Rolling right along getting sub-roadbed sections cut. The cutting is the easy part. Figuring out where each segment should begin and end was much more challenging. I folded little tent cards from notepad paper to use as my markers. This worked real well since I could freely move them all I wanted. Each section joint had to be between crossmembers so as not to interfere with riser positioning. The joints also could not be near a switch or complicated track work. Recall I am using “every other one” methodology for laying track on the sections. Even number sections will be built-up on the workbench. Odd number sections will have their track laid while the section is in place on the layout. This allows me to build the complicated track work on the bench while the in-between odd number sections serve to join the pre-built sections and adjust for any minor misalignment. Working with the tape measure and moving the tent cards I was finally able to put together an arrangement that fits the requirements while allowing each section to be cut from a 4×8 sheet of plywood. With the exception of one spot. There is always an exception, isn’t there?
This is the Lapeer area section. It is the largest single section measuring 96″ long by 51″ wide. Yes, 51″ dag nabbit. So close to 48″. Rather than split it into three sections (even-odd-even) I decided to “extend” my plywood sheet in the one spot where the track plan hangs over. You can see my gluing operation going on in the upper left corner of the picture below. Having Lapeer as one big section will pay huge dividends later. Fortunately, this is the only occurrence of sheet extending I have to do. As you can see, the Lapeer section is also a plywood sheet waster. It is worth the price on this one
section because it will allow me to build the entire Lapeer track work as one big piece and at the workbench. Lapeer is the biggest single section on the railroad. For all the rest of the sections I have been working with the track plan cutouts much like one would do a puzzle. This has allowed me to minimize the scrap. At $48 a sheet I try my best to keep the waste to a minimum. I’ll get a few more sections from this sheet so it isn’t going to be a huge waste. I purposely cut the longest sections first and work my way to the shorter sections that I can cut from smaller and smaller cutoff pieces. In the photo gallery there is a picture of my scrap thus far. I don’t think it too bad at all considering how many sections have been cut.

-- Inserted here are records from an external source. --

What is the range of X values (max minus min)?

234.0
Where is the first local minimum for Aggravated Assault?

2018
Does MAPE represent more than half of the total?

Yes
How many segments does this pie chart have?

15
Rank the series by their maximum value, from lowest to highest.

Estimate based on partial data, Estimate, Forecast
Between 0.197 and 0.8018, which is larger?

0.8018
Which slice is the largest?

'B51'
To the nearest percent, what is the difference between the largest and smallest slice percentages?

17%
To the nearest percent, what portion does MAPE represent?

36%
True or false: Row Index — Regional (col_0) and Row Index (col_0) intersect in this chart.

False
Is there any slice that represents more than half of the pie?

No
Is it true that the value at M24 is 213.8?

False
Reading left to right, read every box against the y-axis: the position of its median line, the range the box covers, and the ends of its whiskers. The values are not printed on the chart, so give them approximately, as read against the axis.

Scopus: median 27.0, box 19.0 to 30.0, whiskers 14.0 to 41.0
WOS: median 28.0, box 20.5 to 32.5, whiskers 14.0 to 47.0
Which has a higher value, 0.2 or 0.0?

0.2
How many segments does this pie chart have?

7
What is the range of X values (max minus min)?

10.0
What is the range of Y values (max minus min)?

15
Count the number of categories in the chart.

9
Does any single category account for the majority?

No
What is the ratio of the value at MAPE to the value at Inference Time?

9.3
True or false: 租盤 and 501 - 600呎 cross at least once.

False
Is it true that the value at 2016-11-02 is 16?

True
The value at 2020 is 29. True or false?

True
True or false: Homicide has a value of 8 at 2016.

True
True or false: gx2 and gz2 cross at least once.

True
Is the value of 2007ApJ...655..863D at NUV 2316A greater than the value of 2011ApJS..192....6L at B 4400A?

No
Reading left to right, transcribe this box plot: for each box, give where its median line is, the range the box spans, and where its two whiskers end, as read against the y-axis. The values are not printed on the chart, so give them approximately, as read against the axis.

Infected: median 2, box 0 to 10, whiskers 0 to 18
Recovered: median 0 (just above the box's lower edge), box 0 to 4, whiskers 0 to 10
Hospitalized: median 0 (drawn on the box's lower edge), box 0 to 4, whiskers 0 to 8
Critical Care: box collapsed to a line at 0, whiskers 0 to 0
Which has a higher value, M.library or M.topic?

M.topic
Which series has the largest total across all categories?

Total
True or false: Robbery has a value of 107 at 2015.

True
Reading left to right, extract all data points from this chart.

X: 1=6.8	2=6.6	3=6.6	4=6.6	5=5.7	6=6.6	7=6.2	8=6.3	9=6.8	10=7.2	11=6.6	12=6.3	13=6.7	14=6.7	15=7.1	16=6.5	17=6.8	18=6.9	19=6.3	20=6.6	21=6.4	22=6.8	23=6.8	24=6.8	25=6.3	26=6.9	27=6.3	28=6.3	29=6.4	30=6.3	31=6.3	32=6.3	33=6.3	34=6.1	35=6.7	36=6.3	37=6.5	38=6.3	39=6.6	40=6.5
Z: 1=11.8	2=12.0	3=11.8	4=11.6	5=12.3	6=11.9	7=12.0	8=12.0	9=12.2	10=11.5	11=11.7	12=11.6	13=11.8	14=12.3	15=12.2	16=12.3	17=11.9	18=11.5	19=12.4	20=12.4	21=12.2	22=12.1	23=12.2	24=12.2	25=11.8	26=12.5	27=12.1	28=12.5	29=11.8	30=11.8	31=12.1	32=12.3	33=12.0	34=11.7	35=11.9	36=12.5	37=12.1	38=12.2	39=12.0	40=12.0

While the glue is drying I grabbed the camera and took some pictures. I have about 2/3 of the layout cut but the lights were on only in Zone 3 so that’s all the photos I took for today. Yes, the lighting system is working out well. It is nice having to turn on the lamps and LEDs only in the area where I am working. Saves on electricity! I’ll post photos of the whole thing once all sections are cut.
Accomplished so far:
Reinforce with clear packing tape each seam in the paper where track crosses from sheet to sheet. Stretch and pin the paper plan tighter than it is now. Divide the plan into sections that can be cut from a single sheet of plywood (no section can exceed 8′ in length). Try to keep areas that have a high density of switches on the same piece of sub-roadbed. Using a razor blade, cut out the track along the roadbed lines printed on the plan. Mark alignment points on the crossmembers corresponding to the openings created by removing the track segments.
- When all track segments have been removed and all crossmembers marked the non-roadbed portion of the paper plan will be discarded. (Decided not to do this just yet)
- Trace and cut from 3/4″ plywood all sub-roadbed sections leaving 1/4″ extra on the ends. Locate the sections in their proper place on the benchwork. Refine the joining ends.